## YOUR INSTRUCTIONS
Every line of the listing is to be returned exactly as given.

## GIVEN DATA
---

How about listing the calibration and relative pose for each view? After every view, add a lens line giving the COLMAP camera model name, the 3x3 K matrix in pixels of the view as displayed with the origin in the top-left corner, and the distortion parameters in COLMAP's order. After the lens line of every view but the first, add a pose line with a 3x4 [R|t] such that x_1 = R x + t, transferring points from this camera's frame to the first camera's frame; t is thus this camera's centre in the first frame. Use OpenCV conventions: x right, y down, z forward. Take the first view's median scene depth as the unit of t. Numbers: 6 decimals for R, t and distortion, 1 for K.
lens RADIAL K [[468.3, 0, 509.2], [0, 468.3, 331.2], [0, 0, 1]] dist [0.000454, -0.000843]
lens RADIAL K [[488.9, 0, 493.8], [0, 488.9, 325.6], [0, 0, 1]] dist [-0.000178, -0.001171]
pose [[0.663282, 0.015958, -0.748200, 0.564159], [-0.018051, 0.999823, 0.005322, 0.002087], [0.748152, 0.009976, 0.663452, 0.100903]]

---

## RESPONSE
How about listing the calibration and relative pose for each view? After every view, add a lens line giving the COLMAP camera model name, the 3x3 K matrix in pixels of the view as displayed with the origin in the top-left corner, and the distortion parameters in COLMAP's order. After the lens line of every view but the first, add a pose line with a 3x4 [R|t] such that x_1 = R x + t, transferring points from this camera's frame to the first camera's frame; t is thus this camera's centre in the first frame. Use OpenCV conventions: x right, y down, z forward. Take the first view's median scene depth as the unit of t. Numbers: 6 decimals for R, t and distortion, 1 for K.
lens RADIAL K [[468.3, 0, 509.2], [0, 468.3, 331.2], [0, 0, 1]] dist [0.000454, -0.000843]
lens RADIAL K [[488.9, 0, 493.8], [0, 488.9, 325.6], [0, 0, 1]] dist [-0.000178, -0.001171]
pose [[0.663282, 0.015958, -0.748200, 0.564159], [-0.018051, 0.999823, 0.005322, 0.002087], [0.748152, 0.009976, 0.663452, 0.100903]]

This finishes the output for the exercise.